■ TRY IT ■
Look through the material below. Return exactly the lines from the one with "<!-- minor casing -->" through the one with "<!-- major -->", both included.

■ LISTED RECORDS ■
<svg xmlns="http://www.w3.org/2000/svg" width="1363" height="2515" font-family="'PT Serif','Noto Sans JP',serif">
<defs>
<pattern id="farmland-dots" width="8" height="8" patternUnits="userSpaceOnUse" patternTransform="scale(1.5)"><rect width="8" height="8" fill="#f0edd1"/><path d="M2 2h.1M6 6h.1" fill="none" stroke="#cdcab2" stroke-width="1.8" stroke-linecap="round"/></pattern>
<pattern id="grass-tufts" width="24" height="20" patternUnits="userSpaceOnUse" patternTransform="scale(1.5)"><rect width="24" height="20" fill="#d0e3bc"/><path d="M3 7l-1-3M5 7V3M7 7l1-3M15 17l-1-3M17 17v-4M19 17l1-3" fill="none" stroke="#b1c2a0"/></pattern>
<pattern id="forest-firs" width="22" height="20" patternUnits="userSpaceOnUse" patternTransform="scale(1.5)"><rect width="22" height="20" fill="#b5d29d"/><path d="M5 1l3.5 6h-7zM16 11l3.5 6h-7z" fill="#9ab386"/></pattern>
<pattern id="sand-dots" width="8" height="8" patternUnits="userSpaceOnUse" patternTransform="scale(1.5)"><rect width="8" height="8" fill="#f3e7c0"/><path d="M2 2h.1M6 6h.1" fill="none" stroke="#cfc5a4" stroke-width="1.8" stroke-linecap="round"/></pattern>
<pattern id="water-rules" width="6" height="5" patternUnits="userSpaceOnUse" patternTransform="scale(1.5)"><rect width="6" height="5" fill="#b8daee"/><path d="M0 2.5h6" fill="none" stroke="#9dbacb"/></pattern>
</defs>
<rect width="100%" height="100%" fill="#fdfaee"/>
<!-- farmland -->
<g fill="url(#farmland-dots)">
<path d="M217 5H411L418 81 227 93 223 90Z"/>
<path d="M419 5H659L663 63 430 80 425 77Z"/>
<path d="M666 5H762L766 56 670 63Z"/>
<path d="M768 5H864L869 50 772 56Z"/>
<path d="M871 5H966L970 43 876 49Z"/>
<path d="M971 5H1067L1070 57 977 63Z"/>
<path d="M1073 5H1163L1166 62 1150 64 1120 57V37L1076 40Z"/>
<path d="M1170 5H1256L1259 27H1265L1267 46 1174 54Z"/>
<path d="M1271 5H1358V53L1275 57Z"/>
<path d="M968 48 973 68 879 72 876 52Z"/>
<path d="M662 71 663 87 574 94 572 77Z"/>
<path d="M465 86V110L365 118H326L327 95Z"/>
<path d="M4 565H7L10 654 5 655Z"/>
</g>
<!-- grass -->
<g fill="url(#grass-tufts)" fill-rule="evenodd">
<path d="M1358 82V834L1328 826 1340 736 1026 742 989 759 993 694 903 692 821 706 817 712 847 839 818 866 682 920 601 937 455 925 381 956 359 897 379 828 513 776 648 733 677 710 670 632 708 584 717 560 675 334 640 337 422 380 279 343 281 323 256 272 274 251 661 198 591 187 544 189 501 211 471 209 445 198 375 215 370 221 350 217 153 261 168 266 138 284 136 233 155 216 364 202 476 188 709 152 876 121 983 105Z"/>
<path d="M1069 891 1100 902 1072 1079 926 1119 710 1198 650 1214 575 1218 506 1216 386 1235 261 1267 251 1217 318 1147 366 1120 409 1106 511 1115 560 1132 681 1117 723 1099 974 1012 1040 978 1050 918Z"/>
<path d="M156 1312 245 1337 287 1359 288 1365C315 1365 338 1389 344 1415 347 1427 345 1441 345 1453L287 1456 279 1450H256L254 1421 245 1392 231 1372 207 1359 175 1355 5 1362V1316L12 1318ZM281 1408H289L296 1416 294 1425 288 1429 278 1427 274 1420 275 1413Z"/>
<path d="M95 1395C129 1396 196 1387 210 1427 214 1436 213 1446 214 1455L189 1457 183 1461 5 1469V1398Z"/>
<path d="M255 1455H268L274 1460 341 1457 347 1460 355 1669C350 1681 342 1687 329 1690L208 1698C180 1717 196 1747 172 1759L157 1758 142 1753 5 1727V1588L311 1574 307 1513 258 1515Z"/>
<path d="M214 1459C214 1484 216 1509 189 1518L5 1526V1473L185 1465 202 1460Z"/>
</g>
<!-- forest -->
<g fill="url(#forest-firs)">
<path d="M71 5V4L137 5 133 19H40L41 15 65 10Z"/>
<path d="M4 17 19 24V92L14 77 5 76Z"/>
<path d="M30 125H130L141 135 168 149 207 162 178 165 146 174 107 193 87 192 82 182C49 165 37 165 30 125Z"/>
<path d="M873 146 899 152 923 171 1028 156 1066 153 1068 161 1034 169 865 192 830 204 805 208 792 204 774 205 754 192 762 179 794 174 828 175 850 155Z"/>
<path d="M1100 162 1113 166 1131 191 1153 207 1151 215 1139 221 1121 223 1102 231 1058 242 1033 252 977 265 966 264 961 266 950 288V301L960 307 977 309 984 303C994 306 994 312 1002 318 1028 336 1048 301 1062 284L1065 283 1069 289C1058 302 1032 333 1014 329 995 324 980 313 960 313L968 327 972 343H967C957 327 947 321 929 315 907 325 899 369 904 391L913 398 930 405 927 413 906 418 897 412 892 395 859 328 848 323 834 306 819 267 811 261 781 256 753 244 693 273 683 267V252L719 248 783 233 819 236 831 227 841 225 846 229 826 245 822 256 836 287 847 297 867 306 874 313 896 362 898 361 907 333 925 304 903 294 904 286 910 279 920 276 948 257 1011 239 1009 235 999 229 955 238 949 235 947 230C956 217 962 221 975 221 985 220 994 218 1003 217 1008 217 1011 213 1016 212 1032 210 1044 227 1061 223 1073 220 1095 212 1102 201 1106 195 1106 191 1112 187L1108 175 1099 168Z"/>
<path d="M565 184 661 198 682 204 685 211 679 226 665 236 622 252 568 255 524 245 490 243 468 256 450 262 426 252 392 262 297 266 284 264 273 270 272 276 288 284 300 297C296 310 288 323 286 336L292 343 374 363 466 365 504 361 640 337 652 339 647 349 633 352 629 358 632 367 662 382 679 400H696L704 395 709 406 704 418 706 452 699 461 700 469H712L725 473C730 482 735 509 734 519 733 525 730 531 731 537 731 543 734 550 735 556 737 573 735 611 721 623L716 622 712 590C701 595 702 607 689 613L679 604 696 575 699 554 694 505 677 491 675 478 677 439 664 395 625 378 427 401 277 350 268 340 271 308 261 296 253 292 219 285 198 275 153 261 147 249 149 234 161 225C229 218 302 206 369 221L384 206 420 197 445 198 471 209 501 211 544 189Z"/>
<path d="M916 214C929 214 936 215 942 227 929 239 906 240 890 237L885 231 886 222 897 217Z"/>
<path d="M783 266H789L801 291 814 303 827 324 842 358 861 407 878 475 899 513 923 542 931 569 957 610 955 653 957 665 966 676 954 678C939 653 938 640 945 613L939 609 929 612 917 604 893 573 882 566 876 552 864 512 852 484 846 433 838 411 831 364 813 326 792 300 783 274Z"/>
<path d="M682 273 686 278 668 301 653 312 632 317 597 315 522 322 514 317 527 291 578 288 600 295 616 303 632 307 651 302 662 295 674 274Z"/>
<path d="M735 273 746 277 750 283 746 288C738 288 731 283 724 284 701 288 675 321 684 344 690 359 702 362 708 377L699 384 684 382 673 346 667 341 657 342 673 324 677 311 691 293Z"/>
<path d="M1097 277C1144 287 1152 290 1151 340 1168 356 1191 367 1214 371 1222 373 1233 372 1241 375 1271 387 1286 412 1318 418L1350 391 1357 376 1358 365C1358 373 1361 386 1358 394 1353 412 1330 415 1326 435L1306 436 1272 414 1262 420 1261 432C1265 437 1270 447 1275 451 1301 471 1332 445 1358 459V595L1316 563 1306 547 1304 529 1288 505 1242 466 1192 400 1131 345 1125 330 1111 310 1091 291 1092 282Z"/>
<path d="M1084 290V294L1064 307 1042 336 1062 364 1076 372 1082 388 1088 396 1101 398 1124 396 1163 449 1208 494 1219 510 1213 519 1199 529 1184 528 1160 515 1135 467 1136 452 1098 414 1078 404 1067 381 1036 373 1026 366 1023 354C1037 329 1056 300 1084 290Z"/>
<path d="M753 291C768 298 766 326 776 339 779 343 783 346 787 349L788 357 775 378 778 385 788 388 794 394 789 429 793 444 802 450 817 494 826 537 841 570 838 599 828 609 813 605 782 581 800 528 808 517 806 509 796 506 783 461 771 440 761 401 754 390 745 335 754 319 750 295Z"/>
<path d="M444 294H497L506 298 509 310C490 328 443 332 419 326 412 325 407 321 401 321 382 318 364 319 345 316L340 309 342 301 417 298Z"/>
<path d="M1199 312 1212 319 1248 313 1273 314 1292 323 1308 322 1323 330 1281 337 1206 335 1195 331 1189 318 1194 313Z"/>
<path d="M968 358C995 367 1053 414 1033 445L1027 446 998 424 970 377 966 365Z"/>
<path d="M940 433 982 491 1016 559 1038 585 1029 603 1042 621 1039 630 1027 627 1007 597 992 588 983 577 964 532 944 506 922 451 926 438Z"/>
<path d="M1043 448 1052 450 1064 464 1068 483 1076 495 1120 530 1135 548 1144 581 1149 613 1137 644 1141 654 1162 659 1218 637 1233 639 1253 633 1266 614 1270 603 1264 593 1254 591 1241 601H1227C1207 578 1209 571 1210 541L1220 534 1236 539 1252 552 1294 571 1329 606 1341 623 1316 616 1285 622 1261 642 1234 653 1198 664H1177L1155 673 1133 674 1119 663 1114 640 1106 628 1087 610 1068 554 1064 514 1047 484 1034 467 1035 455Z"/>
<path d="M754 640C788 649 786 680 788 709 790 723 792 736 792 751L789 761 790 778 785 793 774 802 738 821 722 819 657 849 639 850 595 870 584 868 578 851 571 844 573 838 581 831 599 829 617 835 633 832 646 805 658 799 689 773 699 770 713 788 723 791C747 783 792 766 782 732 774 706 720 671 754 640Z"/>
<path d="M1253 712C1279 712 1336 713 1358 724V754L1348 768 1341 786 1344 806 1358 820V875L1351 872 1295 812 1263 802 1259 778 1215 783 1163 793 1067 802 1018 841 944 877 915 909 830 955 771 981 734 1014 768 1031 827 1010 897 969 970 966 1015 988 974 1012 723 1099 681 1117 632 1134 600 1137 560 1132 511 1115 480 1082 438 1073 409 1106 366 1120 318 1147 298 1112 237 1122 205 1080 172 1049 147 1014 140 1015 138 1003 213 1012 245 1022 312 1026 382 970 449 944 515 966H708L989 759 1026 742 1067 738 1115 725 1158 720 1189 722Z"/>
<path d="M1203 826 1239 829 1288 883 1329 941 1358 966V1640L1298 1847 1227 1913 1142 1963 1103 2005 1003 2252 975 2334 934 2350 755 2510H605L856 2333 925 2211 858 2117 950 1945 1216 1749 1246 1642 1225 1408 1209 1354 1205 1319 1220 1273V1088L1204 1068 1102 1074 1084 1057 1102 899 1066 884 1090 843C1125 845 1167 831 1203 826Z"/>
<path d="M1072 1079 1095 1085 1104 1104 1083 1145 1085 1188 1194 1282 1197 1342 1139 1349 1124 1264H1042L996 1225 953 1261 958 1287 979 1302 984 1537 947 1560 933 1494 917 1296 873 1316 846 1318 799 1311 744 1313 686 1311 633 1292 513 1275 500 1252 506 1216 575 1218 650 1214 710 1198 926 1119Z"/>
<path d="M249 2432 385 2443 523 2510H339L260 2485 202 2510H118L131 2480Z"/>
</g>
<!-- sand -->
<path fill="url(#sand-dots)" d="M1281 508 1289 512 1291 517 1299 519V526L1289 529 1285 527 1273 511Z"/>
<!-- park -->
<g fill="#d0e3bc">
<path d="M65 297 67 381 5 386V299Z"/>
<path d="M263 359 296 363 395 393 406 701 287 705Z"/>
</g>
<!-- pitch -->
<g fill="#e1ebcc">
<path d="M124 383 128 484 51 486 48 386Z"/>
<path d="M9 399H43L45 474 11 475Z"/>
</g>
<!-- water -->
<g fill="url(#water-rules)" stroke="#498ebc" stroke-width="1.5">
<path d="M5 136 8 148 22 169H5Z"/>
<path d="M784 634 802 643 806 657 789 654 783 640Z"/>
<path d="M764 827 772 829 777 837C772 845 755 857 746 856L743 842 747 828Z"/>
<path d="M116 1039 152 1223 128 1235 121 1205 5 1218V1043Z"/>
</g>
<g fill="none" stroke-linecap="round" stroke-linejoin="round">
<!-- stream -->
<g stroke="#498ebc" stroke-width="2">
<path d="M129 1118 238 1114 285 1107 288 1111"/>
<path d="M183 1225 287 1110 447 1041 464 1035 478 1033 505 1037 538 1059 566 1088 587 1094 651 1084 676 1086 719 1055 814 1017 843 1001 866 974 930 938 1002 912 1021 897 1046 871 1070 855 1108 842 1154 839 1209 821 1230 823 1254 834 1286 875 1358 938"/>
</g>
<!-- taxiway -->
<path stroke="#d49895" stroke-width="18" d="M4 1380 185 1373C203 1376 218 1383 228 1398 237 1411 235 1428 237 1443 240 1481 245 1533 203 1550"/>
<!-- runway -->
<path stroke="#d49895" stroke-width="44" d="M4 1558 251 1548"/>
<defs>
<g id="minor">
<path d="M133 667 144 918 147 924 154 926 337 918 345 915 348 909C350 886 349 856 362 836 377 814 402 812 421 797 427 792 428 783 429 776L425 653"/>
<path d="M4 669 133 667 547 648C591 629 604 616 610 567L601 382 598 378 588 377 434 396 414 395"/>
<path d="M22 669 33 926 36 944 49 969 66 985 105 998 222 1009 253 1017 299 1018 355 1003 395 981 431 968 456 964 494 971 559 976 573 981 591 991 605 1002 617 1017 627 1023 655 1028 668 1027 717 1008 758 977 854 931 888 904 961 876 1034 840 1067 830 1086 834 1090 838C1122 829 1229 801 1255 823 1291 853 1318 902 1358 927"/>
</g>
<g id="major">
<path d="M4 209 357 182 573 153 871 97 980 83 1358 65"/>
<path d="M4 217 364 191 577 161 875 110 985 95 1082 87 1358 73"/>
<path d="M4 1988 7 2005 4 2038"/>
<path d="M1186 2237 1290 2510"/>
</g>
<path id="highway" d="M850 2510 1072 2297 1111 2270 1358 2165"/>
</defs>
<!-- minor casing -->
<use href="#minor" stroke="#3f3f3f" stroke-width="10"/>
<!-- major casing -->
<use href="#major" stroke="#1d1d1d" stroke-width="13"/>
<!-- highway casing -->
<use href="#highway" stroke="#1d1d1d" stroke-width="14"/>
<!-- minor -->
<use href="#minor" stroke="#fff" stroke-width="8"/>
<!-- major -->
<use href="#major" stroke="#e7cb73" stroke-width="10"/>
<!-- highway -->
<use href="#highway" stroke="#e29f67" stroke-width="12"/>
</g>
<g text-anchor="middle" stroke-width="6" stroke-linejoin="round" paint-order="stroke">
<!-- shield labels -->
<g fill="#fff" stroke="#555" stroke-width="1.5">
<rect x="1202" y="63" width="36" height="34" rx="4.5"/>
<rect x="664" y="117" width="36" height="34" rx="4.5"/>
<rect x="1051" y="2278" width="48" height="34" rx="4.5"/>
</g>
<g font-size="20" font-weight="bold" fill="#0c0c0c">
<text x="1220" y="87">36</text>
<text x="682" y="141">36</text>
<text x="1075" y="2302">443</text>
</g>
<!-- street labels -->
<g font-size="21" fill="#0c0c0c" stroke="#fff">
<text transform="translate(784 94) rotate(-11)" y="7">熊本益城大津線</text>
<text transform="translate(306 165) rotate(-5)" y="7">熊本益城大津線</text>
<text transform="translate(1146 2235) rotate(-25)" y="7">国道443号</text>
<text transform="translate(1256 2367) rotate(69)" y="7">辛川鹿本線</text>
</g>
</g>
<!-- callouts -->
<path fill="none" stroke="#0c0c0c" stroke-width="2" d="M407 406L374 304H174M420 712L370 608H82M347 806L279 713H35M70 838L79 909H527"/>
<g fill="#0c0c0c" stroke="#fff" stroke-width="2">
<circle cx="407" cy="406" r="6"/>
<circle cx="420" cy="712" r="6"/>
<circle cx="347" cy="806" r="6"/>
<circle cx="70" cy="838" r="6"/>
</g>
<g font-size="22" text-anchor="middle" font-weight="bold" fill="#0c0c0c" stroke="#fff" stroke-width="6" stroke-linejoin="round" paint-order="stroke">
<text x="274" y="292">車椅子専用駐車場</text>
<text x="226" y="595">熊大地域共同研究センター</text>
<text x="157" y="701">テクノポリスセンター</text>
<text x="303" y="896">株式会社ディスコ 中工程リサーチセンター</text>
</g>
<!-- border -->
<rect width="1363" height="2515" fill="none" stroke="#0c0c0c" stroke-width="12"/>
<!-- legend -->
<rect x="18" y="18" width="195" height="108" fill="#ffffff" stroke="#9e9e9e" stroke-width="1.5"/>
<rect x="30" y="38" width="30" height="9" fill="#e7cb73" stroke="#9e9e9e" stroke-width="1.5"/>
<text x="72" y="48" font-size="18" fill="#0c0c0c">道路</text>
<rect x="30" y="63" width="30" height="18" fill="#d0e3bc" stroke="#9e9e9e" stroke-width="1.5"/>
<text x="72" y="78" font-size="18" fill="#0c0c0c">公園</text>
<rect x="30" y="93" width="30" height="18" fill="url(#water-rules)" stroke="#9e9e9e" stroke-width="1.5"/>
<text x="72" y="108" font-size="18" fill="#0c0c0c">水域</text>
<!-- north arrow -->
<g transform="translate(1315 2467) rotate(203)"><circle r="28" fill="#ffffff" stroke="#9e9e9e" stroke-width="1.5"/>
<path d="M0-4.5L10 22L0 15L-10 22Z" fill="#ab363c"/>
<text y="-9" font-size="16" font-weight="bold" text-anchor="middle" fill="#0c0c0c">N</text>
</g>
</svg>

■ RESULT FOR THIS TASK ■
<!-- minor casing -->
<use href="#minor" stroke="#3f3f3f" stroke-width="10"/>
<!-- major casing -->
<use href="#major" stroke="#1d1d1d" stroke-width="13"/>
<!-- highway casing -->
<use href="#highway" stroke="#1d1d1d" stroke-width="14"/>
<!-- minor -->
<use href="#minor" stroke="#fff" stroke-width="8"/>
<!-- major -->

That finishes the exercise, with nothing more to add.